I would recommend planning an escape plan from Lucene as early as you start thinking about multiple CDs and here is why:
A) Each server has to maintain its own index copy:
- Any unexpected restart might cause a few documents not to be added to the index on the one box, making indexes different from server to server.
That would lead to same page showing differently by CDs
- Each server must perform index updates - use CPU & disk space; response rate drops after publish operation is over =/
- According to security guide, CDs should have Sitecore Shell UI removed, so index cannot be easily rebuilt from Control Panel =\
B) Lucene is not designed for large volumes of content. Each search operation does roughly following:
- Create an array with size equal to total number of documents in the index
- If document matches search, set flag in the array
While this works like a charm for low sized indexes (~10K elements), huge performance degradation is produced once the volume of content grows.

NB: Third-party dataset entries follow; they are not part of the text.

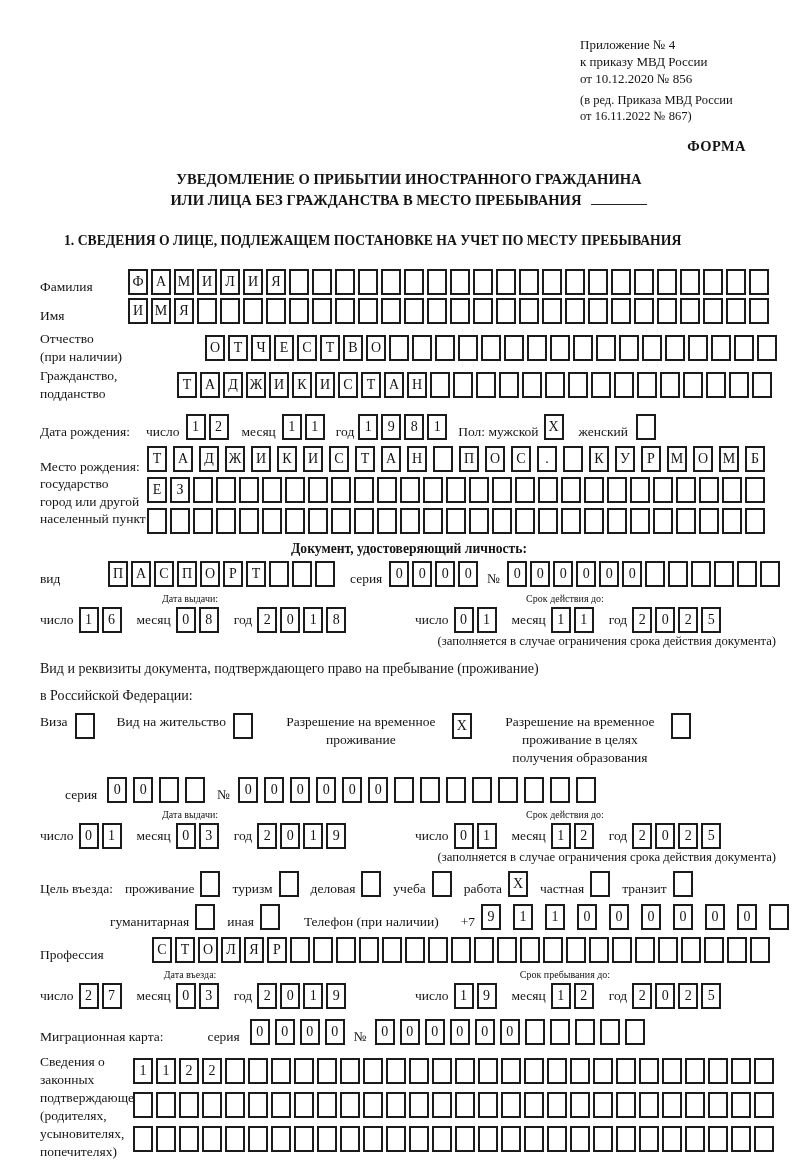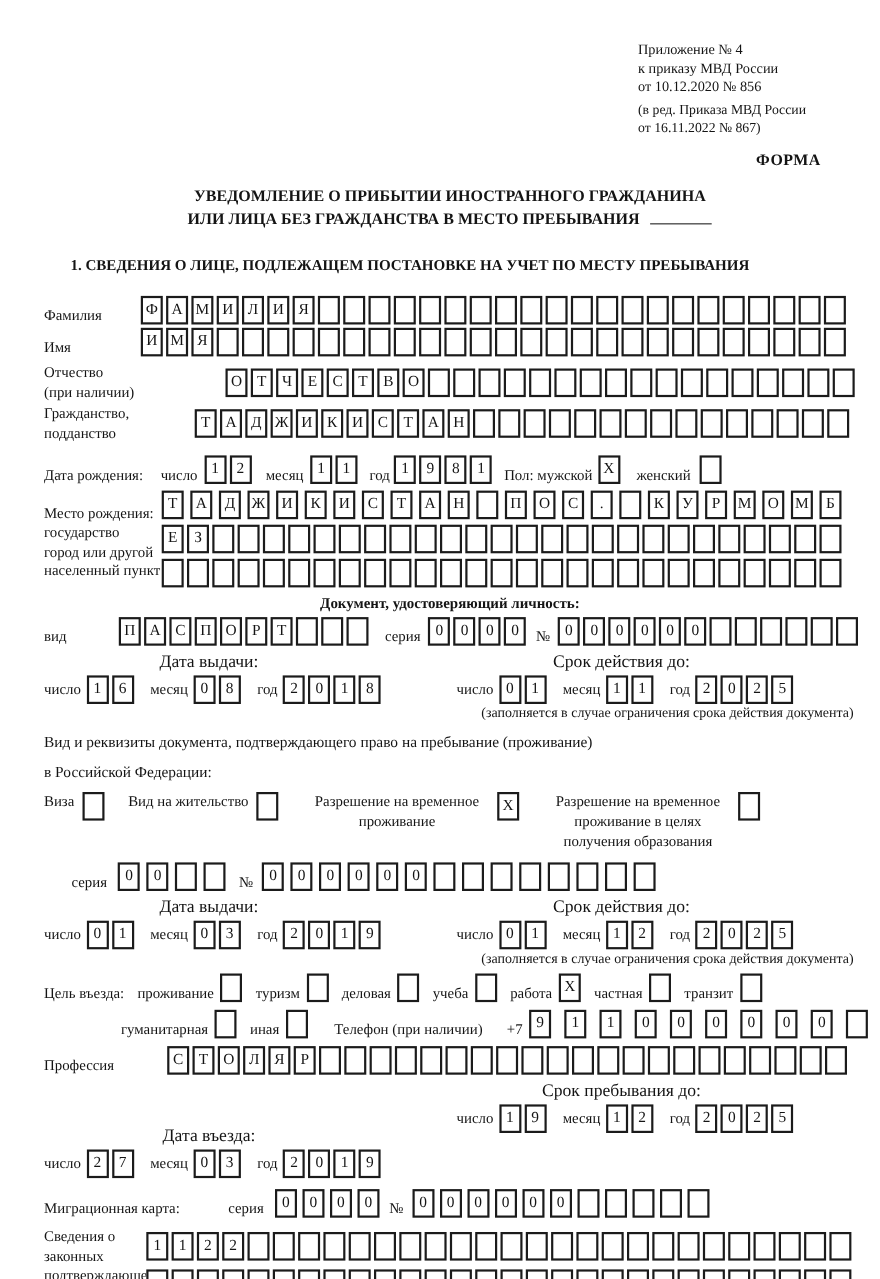--- a/index.html
+++ b/index.html
@@ -23,21 +23,21 @@
   .bx{
     display:inline-flex;flex:none;align-items:center;justify-content:center;
     width:16px;height:22px;border:2px solid #1b1b1b;margin-right:3px;
     font-size:14px;line-height:1;background:#fff;
   }
   .sparse .bx{margin-right:6px;}
   .semi .bx{margin-right:5px;}
   .stack .boxrow{margin-bottom:5px;}
   .dochead{font-weight:bold;font-size:13.6px;text-align:center;margin:2px 0 4px 0;}
   .datepair{display:flex;margin-top:6px;}
-  .dphead{text-align:center;font-size:16px;margin-bottom:3px;}
+  .dphead{text-align:center;font-size:10px;margin-bottom:3px;}
   .dprow{display:flex;align-items:center;}
   .dprow .lbl{margin-right:5px;}
   .dprow .boxrow{margin-right:12px;}
   .note{font-size:12.7px;text-align:right;padding-right:2px;margin:1px 0 6px 0;}
   .intro{font-size:14px;line-height:27px;}
   .opts{display:flex;align-items:flex-start;margin:4px 0 10px 0;}
   .optlbl{text-align:center;line-height:18px;}
   .opts .bx{margin-left:7px;margin-right:0;}
   .pr .lbl{margin-right:6px;}
   .pr .bx{margin-right:12px;}
@@ -571,21 +571,21 @@
           <span class="bx"></span>
           <span class="bx"></span>
           <span class="bx"></span>
           <span class="bx"></span>
           <span class="bx"></span>
         </span>
     </div>
 
     <div class="datepair" style="margin-bottom:10px;">
       <div style="width:375px;">
-        <div class="dphead" style="width:300px;margin-top:41px;">Дата въезда:</div>
+        <div class="dphead" style="width:300px;">Дата въезда:</div>
         <div class="dprow">
           <span class="lbl">число</span>
           <span class="boxrow">
               <span class="bx">2</span>
               <span class="bx">7</span>
             </span>
           <span class="lbl">месяц</span>
           <span class="boxrow">
               <span class="bx">0</span>
               <span class="bx">3</span>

The allocated array ends in Large Object Heap that is not compacted by default, thereby gets fragmented fast.
Scenario:
Perform search for 100K documents -> huge array created in memory
Perform one more search in another thread -> one more huge array created
Update index -> now 100K + 10 documents
The first operation was completed; LOH has space for 100K array
Seach triggered again -> 100K+10 array is to be created; freed memory 'hole' is not large enough, so more RAM is requested.
- w3wp.exe process keeps on consuming more and more RAM
This is the common case for Analytics Aggregation as an index is being populated by multiple threads at once.
You'll see a lot of RAM used after a while on the processing instance.
C) Last Lucene.NET release was done 5 years ago.
Whereas SOLR is actively being developed.
The sooner you'll make the switch to SOLR, the easier it would be.